We hear Crows flocking to the source of the fire, running from their posts, from their houses that they commandeered from families that had “turned from the Crown.” Commanding snarls pierce the buffeting noise of flame and storm: “Get to the wells! Fucking drag them from their beds to help. I don’t give a fuck! Where are the fucking humans?”

It’s a spur to our flanks. The entrance to town—a wooden lift-gate—is shut, guarded by two restlessly shifting Crows.

Dad takes a steadying breath, the only sign of nerves in his body.

“I engage. You finish, Mar. They’ll have most of their focus on me, but you take advantage of that,” his voice is a rumble, barely audible over the noise.

I can only nod. The part of me that speaks is somewhere far away, buried under hot vengeance.

Every move we make is tandem, silent, up until the point we drop from the rooftop beside the doorway.

My father is quick, his bulk no hindrance. His movements have always been beautiful, quick as an asp, brutal as a bear, sheer expertise and strength. I’ve always been in awe of him.

Even so, the Crows are faster, more savage, stronger. The clash of weapons rings out even in the massive cacophony made by the fire screaming its destructive mirth.

We have to end this quickly, or more will come. And we will not walk away from it.

I follow the plan.

As my father fights off two at once, his years of experience the only thing keeping him alive, I use their single-minded focus to take one off-guard.

I kick the back of the knee of the closest and duck out of the way as he lashes backwards, blade slicing the air where I once stood.

His focus switches to me, the fierce blows raining down on me harder than any storm.

The blows are so much harder than any I’ve encountered—any my parents have thrown at me, even in the most serious of sparring. They jar through my blade and up my arm, into my shoulder, even when I try to keep my movements sweeping, redirecting the momentum. I meet every one with singular focus and a blazing heart.

He has me on my back foot so quickly my parents would be ashamed.

And the anticipation that sparkles in the black chasm of his eyes says he knows it—is reveling in it.

I cannot spare a glance at my father.

Sharpen your mind, Mariana.

I try. I do.

The breath I heave into my lungs is stuttering and shattering in my chest.

His blade slices just under my cheekbone as I lean back to avoid it.

Better than going through my neck.

My warm blood is running down my cheek, my neck, burning in the cold wind.

I breathe in and sharpen.

Sharpen my mind. Sharpen my eyes, my perception, sharpen my movements. Sharpen everything that makes up my body.

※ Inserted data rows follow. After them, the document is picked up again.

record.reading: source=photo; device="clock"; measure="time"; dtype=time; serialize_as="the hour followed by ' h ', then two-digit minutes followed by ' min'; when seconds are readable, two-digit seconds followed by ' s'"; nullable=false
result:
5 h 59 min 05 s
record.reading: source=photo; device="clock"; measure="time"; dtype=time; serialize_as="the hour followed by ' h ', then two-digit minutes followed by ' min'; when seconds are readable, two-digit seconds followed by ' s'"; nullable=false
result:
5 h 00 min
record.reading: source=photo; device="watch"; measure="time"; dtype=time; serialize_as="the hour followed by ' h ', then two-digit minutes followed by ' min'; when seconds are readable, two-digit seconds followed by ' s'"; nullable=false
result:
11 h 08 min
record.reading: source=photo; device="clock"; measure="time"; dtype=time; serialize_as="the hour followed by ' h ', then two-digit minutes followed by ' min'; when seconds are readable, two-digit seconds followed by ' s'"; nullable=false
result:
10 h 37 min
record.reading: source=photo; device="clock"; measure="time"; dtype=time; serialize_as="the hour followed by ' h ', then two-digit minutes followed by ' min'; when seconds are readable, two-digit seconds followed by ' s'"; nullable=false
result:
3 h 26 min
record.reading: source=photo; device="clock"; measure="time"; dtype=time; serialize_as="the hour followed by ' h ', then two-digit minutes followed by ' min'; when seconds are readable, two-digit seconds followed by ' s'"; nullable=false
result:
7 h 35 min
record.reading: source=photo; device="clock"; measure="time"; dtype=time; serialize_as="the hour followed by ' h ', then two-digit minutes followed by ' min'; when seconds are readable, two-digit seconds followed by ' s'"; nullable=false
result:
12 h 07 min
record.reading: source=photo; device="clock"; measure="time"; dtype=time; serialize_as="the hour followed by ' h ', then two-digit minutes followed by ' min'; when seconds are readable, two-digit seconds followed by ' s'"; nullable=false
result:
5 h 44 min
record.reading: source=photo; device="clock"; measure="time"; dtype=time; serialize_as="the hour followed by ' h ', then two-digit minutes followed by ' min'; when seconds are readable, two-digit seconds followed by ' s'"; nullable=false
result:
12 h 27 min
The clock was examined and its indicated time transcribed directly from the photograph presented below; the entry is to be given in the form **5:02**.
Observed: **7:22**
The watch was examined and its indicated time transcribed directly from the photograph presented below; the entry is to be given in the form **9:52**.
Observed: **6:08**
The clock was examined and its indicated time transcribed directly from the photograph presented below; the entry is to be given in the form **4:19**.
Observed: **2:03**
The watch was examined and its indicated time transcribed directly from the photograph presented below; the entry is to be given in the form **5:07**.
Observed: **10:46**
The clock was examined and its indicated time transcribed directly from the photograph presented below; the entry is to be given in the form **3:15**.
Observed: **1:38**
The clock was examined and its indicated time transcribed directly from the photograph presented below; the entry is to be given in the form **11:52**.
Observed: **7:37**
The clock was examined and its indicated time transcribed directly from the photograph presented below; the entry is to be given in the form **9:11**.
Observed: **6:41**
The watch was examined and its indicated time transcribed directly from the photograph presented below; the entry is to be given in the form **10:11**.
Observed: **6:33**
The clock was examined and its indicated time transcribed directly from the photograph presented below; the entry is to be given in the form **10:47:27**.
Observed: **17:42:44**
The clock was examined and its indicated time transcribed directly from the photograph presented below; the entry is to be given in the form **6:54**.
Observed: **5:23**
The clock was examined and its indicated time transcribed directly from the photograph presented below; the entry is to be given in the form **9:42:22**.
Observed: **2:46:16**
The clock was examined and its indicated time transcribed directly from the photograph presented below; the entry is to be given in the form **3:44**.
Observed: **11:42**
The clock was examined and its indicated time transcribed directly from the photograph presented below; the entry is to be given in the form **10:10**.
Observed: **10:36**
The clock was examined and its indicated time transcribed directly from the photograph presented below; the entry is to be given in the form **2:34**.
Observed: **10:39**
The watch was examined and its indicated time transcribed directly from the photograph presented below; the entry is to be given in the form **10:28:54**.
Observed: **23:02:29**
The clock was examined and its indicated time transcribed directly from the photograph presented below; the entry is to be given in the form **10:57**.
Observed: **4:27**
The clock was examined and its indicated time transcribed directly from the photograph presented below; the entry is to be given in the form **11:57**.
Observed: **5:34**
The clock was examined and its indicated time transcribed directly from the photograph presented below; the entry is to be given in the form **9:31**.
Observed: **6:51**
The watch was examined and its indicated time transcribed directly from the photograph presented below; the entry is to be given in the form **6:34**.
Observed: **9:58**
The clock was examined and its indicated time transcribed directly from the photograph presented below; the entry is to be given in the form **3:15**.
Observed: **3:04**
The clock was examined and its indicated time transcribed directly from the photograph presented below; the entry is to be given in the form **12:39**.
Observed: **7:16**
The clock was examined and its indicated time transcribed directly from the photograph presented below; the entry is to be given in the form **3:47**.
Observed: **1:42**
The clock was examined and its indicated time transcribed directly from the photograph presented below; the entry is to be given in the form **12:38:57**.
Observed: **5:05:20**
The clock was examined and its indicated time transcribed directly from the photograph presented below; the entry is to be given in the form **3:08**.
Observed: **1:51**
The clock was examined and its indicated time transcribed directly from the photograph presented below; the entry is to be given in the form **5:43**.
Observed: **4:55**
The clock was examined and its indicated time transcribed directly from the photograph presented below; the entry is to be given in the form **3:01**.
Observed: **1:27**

The dead body in the corner of my vision gives me hope.

And the flurry of blows I give back are enough. Enough to give me a modicum of confidence.

Enough to give my father an opening.

His longsword pierces through the front obsidian armor just as the Crow has his blade up to block my own.

The battle ends with a choke and gurgle, shocked black eyes meeting my triumphant ones.

There is heat at our backs and rage-filled cries coming towards us from afar—the heat of flame driving Crows towards the exit—the only exit—slowly but surely.

There are no words said as we work in tandem to open the gate.

There is only years of sparring, laughter, and love to guide every mirrored movement. Four blue eyes that dance at a plan well-executed.

We slip through the slight opening and grab the flaming torch from the sconce beside the gate.

Liquor bottles are sitting there, awaiting us. We go back in and douse the inside with as much as we can before setting it alight from the other side.

The gate becomes a flaming pyre, a closed door to this room of desecrated lives and hope.

It will take a while for all of this to burn to the ground. I look back at the flames licking up the sides, moving to the top of the carved gate. I can feel the heat emanating from the town, even as my father and I run to our meet-up point.

I hope their blood boils in their veins.